■ Listed records
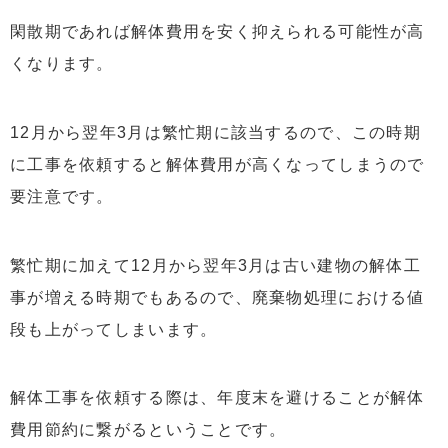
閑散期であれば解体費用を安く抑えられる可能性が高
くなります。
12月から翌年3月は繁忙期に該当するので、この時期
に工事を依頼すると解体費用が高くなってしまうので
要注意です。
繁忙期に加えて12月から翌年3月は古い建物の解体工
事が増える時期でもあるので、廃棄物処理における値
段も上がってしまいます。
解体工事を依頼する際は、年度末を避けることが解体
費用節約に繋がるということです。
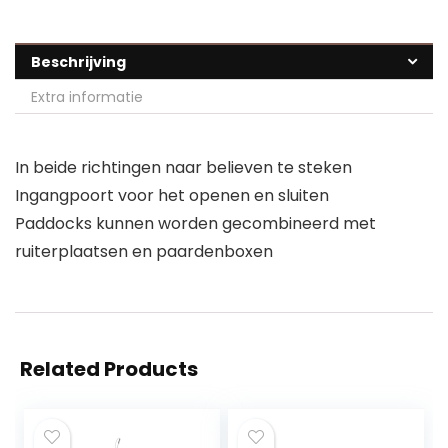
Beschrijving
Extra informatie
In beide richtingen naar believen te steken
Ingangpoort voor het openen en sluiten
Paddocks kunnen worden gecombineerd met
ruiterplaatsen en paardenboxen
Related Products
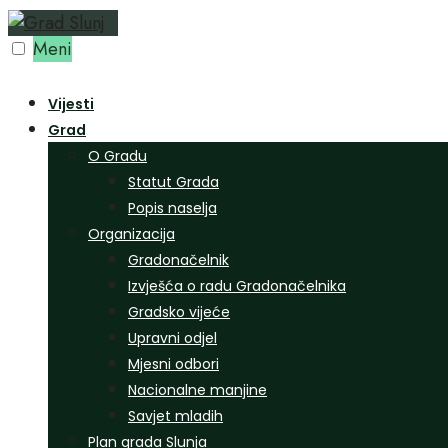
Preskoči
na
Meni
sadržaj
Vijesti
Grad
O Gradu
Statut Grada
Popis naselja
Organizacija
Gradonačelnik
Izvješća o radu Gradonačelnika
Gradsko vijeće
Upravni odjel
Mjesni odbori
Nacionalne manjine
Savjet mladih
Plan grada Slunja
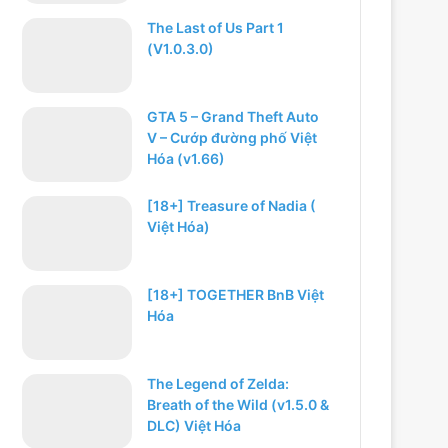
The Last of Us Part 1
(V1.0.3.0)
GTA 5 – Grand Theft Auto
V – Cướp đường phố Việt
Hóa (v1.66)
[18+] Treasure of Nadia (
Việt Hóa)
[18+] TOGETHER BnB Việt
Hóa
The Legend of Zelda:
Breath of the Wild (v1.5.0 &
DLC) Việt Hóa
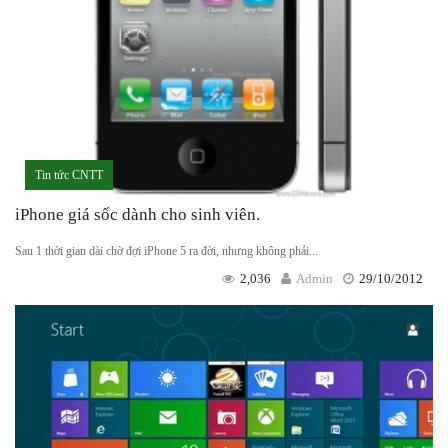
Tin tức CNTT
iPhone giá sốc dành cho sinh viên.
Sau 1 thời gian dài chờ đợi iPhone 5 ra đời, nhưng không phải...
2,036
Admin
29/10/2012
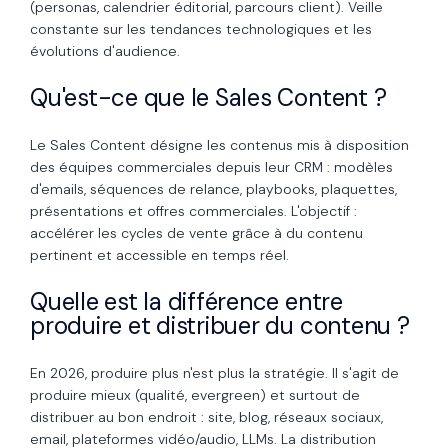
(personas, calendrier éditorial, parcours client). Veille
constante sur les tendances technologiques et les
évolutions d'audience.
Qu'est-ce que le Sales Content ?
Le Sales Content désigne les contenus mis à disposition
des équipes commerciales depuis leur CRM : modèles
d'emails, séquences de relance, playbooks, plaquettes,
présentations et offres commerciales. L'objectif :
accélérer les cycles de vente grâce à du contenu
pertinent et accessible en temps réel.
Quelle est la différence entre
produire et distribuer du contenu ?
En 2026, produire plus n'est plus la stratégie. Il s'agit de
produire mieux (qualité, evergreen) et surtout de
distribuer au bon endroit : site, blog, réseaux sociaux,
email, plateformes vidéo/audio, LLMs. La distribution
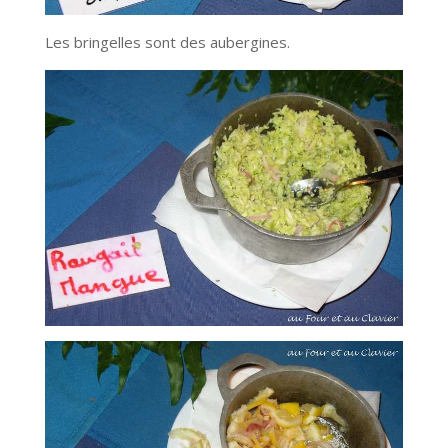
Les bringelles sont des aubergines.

■ What to produce
When a line in the listing above holds "commerciales", include it in the tally; report only the tally.

■ Written response
2